Exercise details: Exactly as written, return all the data, leaving its pictures behind.

Provided data Start Marker

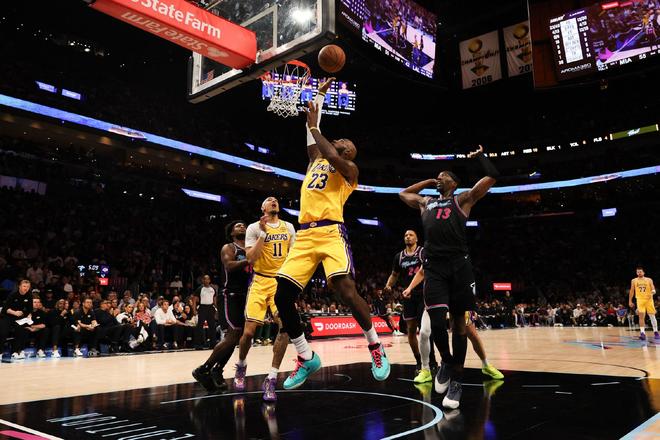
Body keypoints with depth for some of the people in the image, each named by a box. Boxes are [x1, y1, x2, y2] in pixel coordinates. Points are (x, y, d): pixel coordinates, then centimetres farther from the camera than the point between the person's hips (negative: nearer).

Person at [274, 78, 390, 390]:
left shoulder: (349, 169, 10)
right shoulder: (316, 160, 28)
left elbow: (334, 159, -12)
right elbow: (312, 131, 33)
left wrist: (313, 126, -2)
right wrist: (320, 94, 40)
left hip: (331, 232, -6)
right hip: (304, 235, 6)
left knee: (347, 291, -19)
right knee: (282, 297, -3)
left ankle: (375, 346, 5)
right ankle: (306, 358, 12)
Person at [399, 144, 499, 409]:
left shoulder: (462, 199, 14)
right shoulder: (425, 203, 25)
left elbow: (493, 177, 10)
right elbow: (403, 193, 42)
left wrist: (480, 156, 24)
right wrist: (428, 181, 36)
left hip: (458, 265, -2)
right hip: (434, 268, 2)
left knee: (459, 321, 2)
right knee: (437, 322, -10)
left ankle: (457, 380, 11)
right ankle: (446, 362, 19)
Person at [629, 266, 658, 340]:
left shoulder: (649, 280, 4)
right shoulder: (634, 281, 7)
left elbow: (653, 289, -1)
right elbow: (632, 291, 12)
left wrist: (653, 291, -26)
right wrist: (630, 301, 11)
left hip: (649, 299, 0)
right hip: (640, 300, 0)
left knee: (652, 316, 5)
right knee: (641, 316, -10)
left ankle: (655, 332, 21)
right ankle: (642, 333, -14)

Provided data End Marker

Solution below:
Body keypoints with depth for some of the people in the image, each named by a box. Boxes are [x1, y1, x2, y2] in pixel coordinates. Points are (x, y, d): pixel coordinates, then centimetres farther from the camera than the point between the person's hips (negative: nearer).

Person at [274, 78, 390, 390]:
left shoulder: (349, 169, 10)
right shoulder: (316, 160, 28)
left elbow: (334, 159, -12)
right elbow: (312, 131, 33)
left wrist: (313, 126, -2)
right wrist: (320, 94, 40)
left hip: (331, 232, -6)
right hip: (304, 235, 6)
left knee: (347, 291, -19)
right knee: (282, 297, -3)
left ankle: (375, 346, 5)
right ankle: (306, 358, 12)
Person at [399, 144, 499, 409]:
left shoulder: (462, 199, 14)
right shoulder: (425, 203, 25)
left elbow: (493, 177, 10)
right elbow: (403, 193, 42)
left wrist: (480, 156, 24)
right wrist: (428, 181, 36)
left hip: (458, 265, -2)
right hip: (434, 268, 2)
left knee: (459, 321, 2)
right knee: (437, 322, -10)
left ankle: (457, 380, 11)
right ankle: (446, 362, 19)
Person at [629, 266, 658, 340]:
left shoulder: (649, 280, 4)
right shoulder: (634, 281, 7)
left elbow: (653, 289, -1)
right elbow: (632, 291, 12)
left wrist: (653, 291, -26)
right wrist: (630, 301, 11)
left hip: (649, 299, 0)
right hip: (640, 300, 0)
left knee: (652, 316, 5)
right knee: (641, 316, -10)
left ankle: (655, 332, 21)
right ankle: (642, 333, -14)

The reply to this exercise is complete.